MASTER MUSINGS: Confidence tricks
Apparently, throughout life, levels of confidence typically follow a bell curve, rising during late teens, peaking in middle age and declining after 60. I tell you straight, if you plotted mine, the pattern would look more like a polygraph test in a thriller. A jittery, volatile scribble. Up, down, up, down, a brief lofty peak then a plunge to the depths.
I agree that in youth, one is often optimistically buoyant about one’s capabilities. Donkey’s years ago, when I was a finalist in British Vogue’s annual talent contest, Anna Wintour, who had taken over as editor, sat next to me for one course of a tortuous finalists’ lunch. As I complimented her on some aspect of the magazine, she swiftly deflected the praise. My reaction? I elbowed her in an overfamiliar gesture that suggested she could obviously do with some reassurance and encouragement - and I was the person to give it! Was that confidence or absurd naivety? Probably an unseemly, if hilarious, combination of the two.
That said, I was usually pretty timid as a teen. In my first job, during lunchtimes for the first fortnight, I sat in my Mini with a flask of tea because I wasn’t sure anyone would want to share a sandwich. But then I’ve always suffered from anxiety and if there’s one thing that dramatically drains your confidence, it’s the continual internal quaking as you ponder how imperfect you are and what kind of disaster might strike next.
We tend to define confidence in an entirely positive light. But in truth, it’s more about pitching it appropriately. Clearly you don’t want your pilot announcing, ‘And a very good morning from the flight deck. We’re in for some strong crosswinds today but I’m going to give it my best shot and let’s just hope I can make the landing at Heathrow.’ On the flipside, when a candidate in The Apprentice opines he’s going to be bigger than Elon Musk and then can’t flog a dozen bottles of windscreen wash in Deptford, such misplaced confidence is comedy gold.

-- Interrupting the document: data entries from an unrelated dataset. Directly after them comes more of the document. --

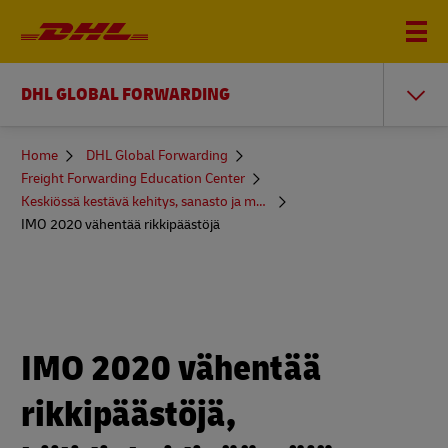
DHL GLOBAL FORWARDING
You
Home
DHL Global Forwarding
are
Freight Forwarding Education Center
here
Keskiössä kestävä kehitys, sanasto ja muuta
IMO 2020 vähentää rikkipäästöjä
IMO 2020 vähentää
rikkipäästöjä,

I know a few mature friends who report losing their confidence as they age, yet others say the opposite – that they finally feel more bold, more comfortable in their own skin. I’m kind of somewhere in the middle. I now accept I can feel gung-ho about some pursuits and considerably less so about others. And that’s OK. For instance, I’m happy to journey with a small band of travellers to stay in a ger (a kind of yurt) in the frigid Altai mountains of Outer Mongolia but if you took me to a luxury hotel in Val d’Isere and asked me to strap skis to my feet, frankly, I can’t envisage any outcome that doesn’t involve medevac.
For years, I used to read about building confidence, strategies that sounded like you could beef it up like biceps at the gym. Advice such as projecting positive affirmations in the mirror and improving your self-talk – repeating that you’re brilliant at what you do and life is becoming a breeze. The trouble is, my self-talk always answered back; ‘You’re brilliant? Well, we know that’s bollocks’. Eventually, I twigged it was better to fully acknowledge my disquiet but dig in regardless and try to get the job done, gradually shaping fear into something more familiar, more manageable. For instance, I used to hate public speaking but now, even though I’m nervous beforehand, I rather enjoy it.
In fact, that’s an interesting example. Because my big breakthrough there came when I realised writing out a lengthy speech and reading it while pretending you weren’t, was not only as dull as ditchwater, it made you look unsure of yourself. So I switched to jotting down headings and then speaking off the top of my head. At my first attempt, I stumbled more than once, cracked a few jokes and asked for forgiveness. At the end, people congratulated me on, wait for it…my confidence. In that moment I discovered if you can be real – even reveal your shortcomings – it’s not only human, it’s engaging.
I’ve also learned to stop chasing confidence for its own sake because there are other aspirations, when pursued with authenticity, that flex your confidence muscles almost as a side effect. Cultivating resilience when life’s a bit rubbish is one. Another is making peace with people with whom you’ve argued, hurt or got off on the wrong foot. Because attempting to build bridges not only requires sincerity – which is the true plinth upon which confidence rests - it involves taking a deep breath and risking being rebuffed. A tiny posy, proffered in person, is now my olive branch of choice. If accepted, often a new and healthier bond happily blossoms. Ironically, then, I’ve found confidence is less about self. It flourishes when its focus is others.